Stored data

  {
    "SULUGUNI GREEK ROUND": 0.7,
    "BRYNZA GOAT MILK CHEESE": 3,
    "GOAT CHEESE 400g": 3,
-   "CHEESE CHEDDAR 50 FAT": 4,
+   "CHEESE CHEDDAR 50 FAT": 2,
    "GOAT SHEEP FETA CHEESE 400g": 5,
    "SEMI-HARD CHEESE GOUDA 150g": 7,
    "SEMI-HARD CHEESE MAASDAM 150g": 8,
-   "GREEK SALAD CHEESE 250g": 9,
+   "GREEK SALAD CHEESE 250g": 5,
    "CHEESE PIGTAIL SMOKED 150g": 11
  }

--

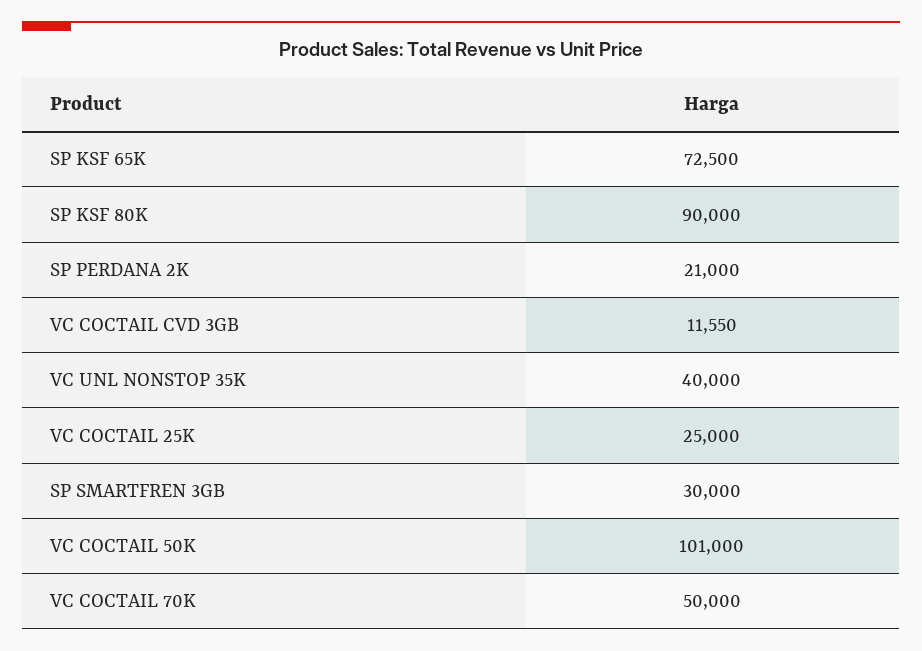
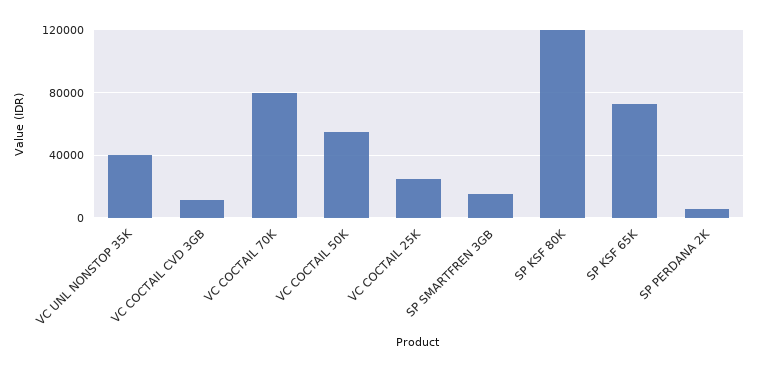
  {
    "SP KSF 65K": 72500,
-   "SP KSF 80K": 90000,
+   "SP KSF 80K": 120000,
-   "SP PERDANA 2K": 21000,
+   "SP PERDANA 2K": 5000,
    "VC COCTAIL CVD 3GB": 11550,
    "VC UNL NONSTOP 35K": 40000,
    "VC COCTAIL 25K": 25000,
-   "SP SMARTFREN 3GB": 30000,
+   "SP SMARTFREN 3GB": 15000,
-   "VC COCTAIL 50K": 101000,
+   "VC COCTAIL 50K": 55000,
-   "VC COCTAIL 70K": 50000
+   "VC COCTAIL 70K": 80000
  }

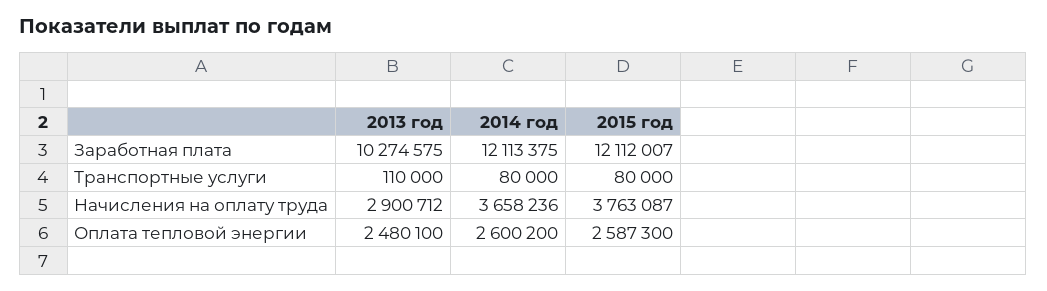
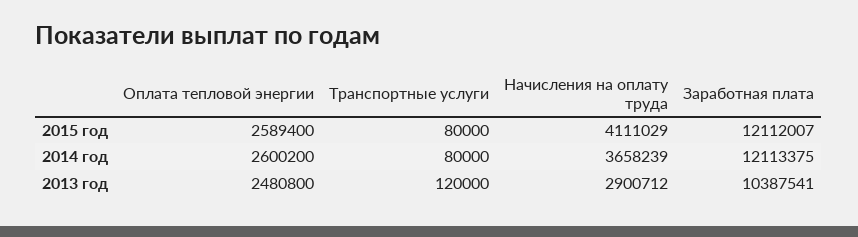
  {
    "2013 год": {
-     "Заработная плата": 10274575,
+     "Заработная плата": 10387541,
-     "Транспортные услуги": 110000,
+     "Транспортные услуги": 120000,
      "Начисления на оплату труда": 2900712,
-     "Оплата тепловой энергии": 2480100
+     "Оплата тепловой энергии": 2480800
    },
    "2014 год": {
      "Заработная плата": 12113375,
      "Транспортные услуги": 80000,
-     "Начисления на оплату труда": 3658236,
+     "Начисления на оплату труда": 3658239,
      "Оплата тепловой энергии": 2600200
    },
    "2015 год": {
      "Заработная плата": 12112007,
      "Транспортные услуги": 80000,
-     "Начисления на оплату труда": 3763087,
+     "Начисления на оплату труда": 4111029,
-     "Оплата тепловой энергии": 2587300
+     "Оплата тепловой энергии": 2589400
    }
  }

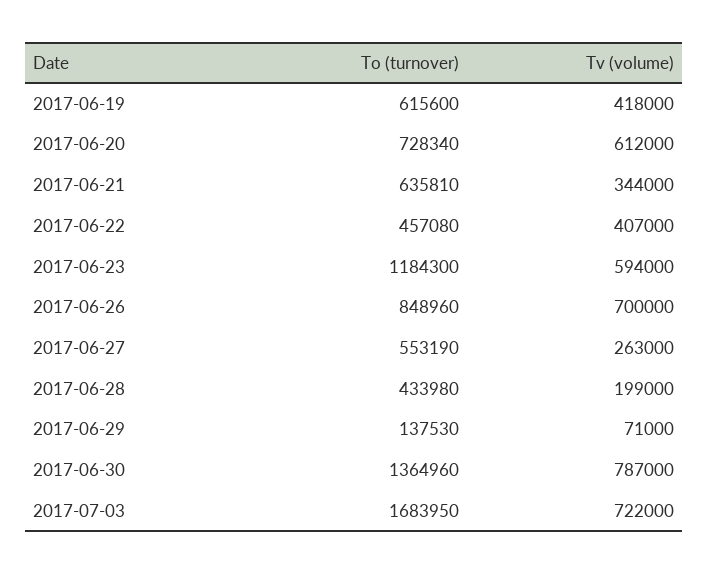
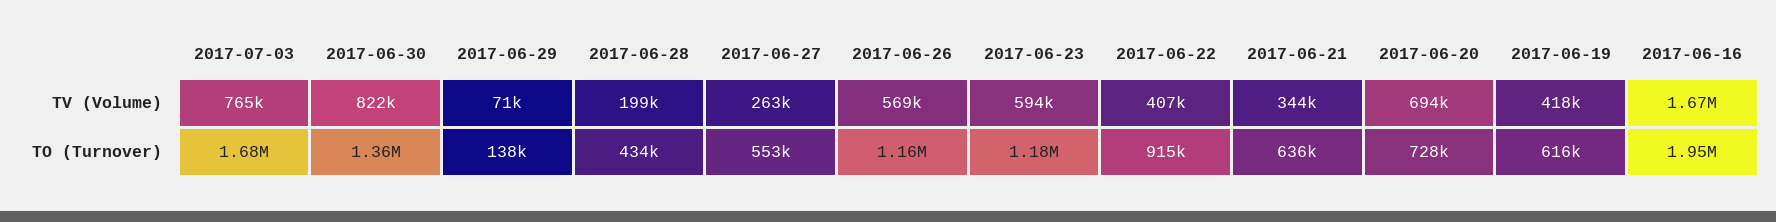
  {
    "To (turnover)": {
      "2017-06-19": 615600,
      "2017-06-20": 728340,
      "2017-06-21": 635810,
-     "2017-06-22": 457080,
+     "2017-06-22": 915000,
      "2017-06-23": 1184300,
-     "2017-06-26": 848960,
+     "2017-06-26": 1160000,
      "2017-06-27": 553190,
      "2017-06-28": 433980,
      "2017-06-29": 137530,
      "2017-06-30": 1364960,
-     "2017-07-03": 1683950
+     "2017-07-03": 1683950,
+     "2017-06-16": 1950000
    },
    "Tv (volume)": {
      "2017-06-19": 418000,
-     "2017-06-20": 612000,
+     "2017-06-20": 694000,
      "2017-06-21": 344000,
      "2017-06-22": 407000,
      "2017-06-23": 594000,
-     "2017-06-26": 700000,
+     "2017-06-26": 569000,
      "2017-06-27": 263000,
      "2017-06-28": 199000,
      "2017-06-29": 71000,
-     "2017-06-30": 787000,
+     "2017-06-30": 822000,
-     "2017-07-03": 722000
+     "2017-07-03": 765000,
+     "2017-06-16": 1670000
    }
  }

--

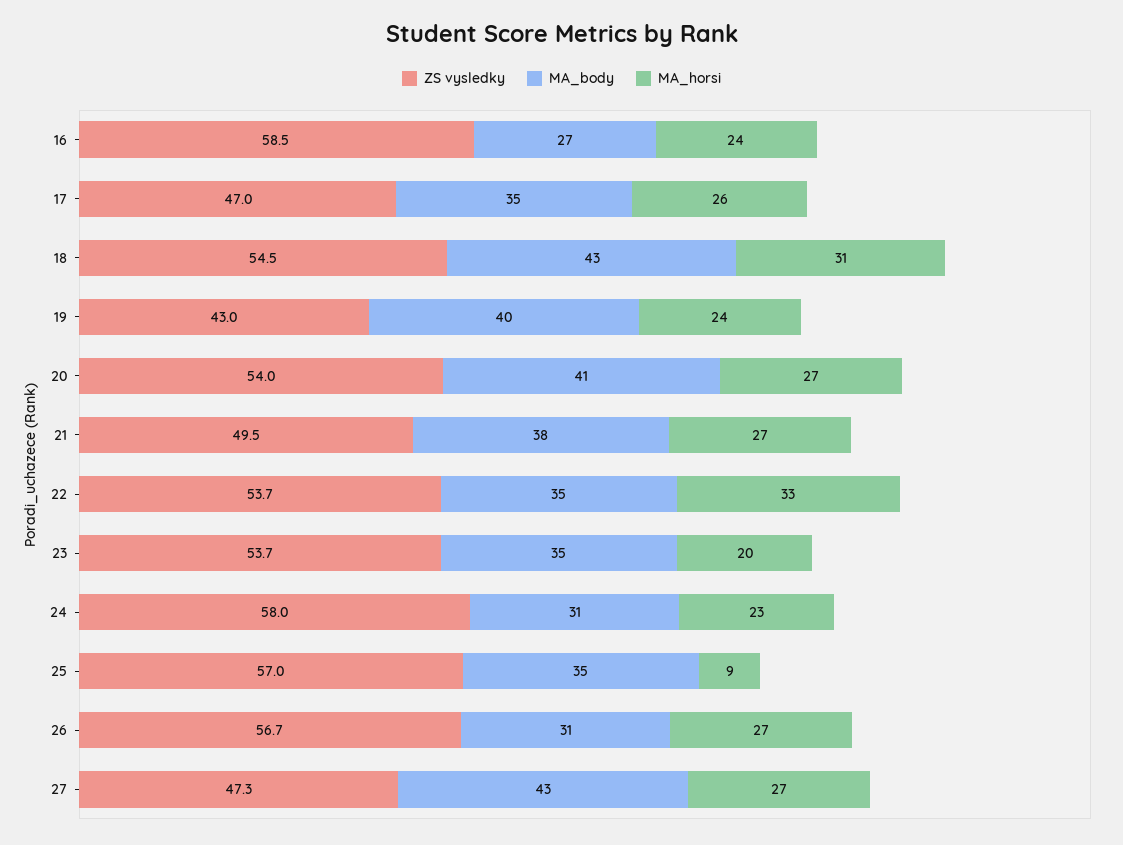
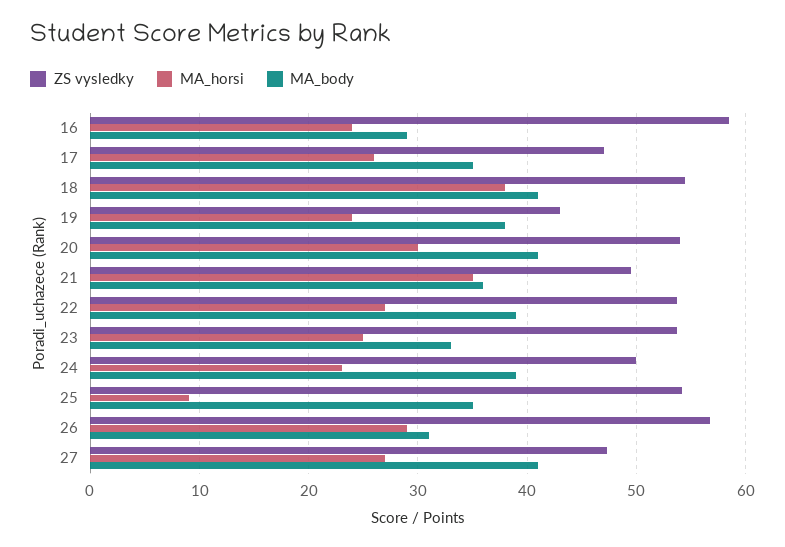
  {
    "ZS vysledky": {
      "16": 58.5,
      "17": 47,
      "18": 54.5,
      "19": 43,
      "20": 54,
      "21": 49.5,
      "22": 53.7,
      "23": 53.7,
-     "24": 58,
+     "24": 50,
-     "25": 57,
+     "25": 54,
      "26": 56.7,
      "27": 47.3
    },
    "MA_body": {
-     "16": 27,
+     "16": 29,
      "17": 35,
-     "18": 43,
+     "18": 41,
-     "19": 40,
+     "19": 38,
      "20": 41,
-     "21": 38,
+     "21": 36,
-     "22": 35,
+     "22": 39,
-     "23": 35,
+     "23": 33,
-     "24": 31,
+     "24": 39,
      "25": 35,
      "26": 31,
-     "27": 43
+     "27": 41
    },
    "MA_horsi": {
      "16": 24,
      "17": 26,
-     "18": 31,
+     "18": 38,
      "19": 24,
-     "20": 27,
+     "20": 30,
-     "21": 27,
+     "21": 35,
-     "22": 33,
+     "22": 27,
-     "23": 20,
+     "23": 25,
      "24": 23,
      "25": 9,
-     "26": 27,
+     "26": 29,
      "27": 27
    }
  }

Problem to work on: The answer must be every line from the entries above that holds the string "Транспортные".

Task result:
-     "Транспортные услуги": 110000,
+     "Транспортные услуги": 120000,
      "Транспортные услуги": 80000,
      "Транспортные услуги": 80000,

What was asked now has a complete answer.